In Ohio, presidential election won’t be swayed by wedge issues
CINCINNATI, Ohio – In this battleground state that has seen wedge issues enter into presidential politics in the past, this election year lacks such a sideshow.
In 2004, many believed a ballot measure outlawing gay marriage played an important role in helping President George W. Bush win Ohio, a bellwether state in most presidential elections. No Republican has won the White House without winning Ohio.
In a squeaker, Bush beat Massachusetts Sen. John Kerry with a 2.1 percentage point margin of victory, or 118,775 votes out of nearly 5.6 million cast. Had Kerry earned a mere 60,000 more votes here, moaned Democrats, he would have been the nation’s 44th president.
Of course, had that happened, there would have been a Democratic incumbent in 2008 instead of a wide-open race between Obama and Arizona Sen. John McCain. And who knows what kind of “Butterfly Effect” scenarios we’d be looking at today: Vice President John Edwards might be coasting toward the Democratic presidential nomination. You wouldn’t even recognize the names Bristol and Tripp!
While it is has become conventional wisdom the gay marriage ban was responsible for Ohio’s unprecedented 72% turnout and Bush’s subsequent victory, it turns out neither side here fully embraces that version of events.
As Aaron Marshall of the Cleveland Plain Dealer reported Tuesday, Ohio’s GOP Chairman Bob Bennett told him the gay marriage ban was given too much credit for the Bush win, though it may have galvanized some evangelicals in Southern Ohio. Democrat Brian Rothenberg of Progress Ohio said it was Bush voters who helped the gay marriage ban to victory, “not the other way around.”
To be sure, some other swing states will be serving up polarizing ballot initiatives. In Florida, voters will decide on a constitutional amendment that would ban any public funds being used for health policies that include abortion coverage. In Colorado, they will decide whether to legalize marijuana for recreational use.
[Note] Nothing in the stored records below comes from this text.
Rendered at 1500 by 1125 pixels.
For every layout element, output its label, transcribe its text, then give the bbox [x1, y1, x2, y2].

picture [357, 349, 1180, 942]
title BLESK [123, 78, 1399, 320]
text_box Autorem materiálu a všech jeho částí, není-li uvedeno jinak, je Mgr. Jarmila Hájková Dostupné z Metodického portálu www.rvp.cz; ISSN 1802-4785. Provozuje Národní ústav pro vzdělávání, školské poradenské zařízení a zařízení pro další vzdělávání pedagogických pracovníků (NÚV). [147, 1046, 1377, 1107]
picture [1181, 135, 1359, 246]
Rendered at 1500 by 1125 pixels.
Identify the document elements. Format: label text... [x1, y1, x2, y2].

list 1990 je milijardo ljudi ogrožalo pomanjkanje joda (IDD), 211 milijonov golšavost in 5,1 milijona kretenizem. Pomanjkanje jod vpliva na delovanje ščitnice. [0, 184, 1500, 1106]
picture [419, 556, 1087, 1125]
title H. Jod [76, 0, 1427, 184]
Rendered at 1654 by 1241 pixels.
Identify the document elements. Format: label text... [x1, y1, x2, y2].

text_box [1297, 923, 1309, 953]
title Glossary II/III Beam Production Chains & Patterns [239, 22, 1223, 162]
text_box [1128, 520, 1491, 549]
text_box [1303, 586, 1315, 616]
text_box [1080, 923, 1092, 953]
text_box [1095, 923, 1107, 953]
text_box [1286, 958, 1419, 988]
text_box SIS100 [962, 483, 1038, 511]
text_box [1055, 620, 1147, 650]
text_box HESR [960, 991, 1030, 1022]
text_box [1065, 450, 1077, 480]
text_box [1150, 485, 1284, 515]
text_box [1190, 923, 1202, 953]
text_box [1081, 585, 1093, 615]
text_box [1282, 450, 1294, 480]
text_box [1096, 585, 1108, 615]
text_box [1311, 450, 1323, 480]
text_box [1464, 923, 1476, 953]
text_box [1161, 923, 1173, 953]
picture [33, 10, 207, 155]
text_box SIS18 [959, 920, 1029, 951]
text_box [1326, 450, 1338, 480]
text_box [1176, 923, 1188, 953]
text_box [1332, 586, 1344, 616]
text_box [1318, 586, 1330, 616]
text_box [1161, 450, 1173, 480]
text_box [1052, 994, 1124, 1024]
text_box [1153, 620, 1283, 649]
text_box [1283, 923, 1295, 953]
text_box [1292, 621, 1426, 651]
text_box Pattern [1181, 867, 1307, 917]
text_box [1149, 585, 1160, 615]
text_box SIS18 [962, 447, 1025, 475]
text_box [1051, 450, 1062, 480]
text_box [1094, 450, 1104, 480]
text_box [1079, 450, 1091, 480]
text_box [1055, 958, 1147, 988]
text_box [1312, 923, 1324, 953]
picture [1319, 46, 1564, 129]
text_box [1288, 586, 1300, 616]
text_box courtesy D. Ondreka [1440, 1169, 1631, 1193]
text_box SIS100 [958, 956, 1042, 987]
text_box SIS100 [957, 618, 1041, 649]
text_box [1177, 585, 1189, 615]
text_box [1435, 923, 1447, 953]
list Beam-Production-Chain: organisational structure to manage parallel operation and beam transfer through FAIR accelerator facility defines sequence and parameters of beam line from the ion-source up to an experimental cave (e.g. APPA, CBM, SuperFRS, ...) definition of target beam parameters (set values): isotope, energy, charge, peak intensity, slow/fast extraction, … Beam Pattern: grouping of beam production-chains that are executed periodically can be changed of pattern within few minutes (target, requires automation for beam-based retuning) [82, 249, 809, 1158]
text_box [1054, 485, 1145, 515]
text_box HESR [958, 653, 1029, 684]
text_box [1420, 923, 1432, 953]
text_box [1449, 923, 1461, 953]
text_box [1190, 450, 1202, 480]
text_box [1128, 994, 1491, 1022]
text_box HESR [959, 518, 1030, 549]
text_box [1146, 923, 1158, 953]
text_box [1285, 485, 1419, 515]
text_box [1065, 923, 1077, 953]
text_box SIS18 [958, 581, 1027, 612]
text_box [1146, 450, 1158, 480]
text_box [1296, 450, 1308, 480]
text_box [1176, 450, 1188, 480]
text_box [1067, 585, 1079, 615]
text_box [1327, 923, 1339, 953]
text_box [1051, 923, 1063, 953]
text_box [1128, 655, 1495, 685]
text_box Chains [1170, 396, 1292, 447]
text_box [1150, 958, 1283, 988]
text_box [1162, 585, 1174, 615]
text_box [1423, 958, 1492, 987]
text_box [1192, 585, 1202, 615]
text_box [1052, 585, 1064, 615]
Here in Ohio, the absence of hot-button issues on this November’s ballot was not for lack of effort, Marshall reported.
“While groups are collecting signatures in Ohio for issues that could add spice to future elections — a medical marijuana question, an amendment declaring a fertilized egg a person and a repeal of the state’s ban on gay marriage — none made it off the launching pad for this year’s ballot,” he wrote.
Here in the Buckeye state, former Massachusetts Gov. Mitt Romney and President Obama will have to rely on their get-out-the-vote operations, and, of course, unrestrained advertising spending by outside groups. What promises to be an unparalleled blitz of political ads already has begun.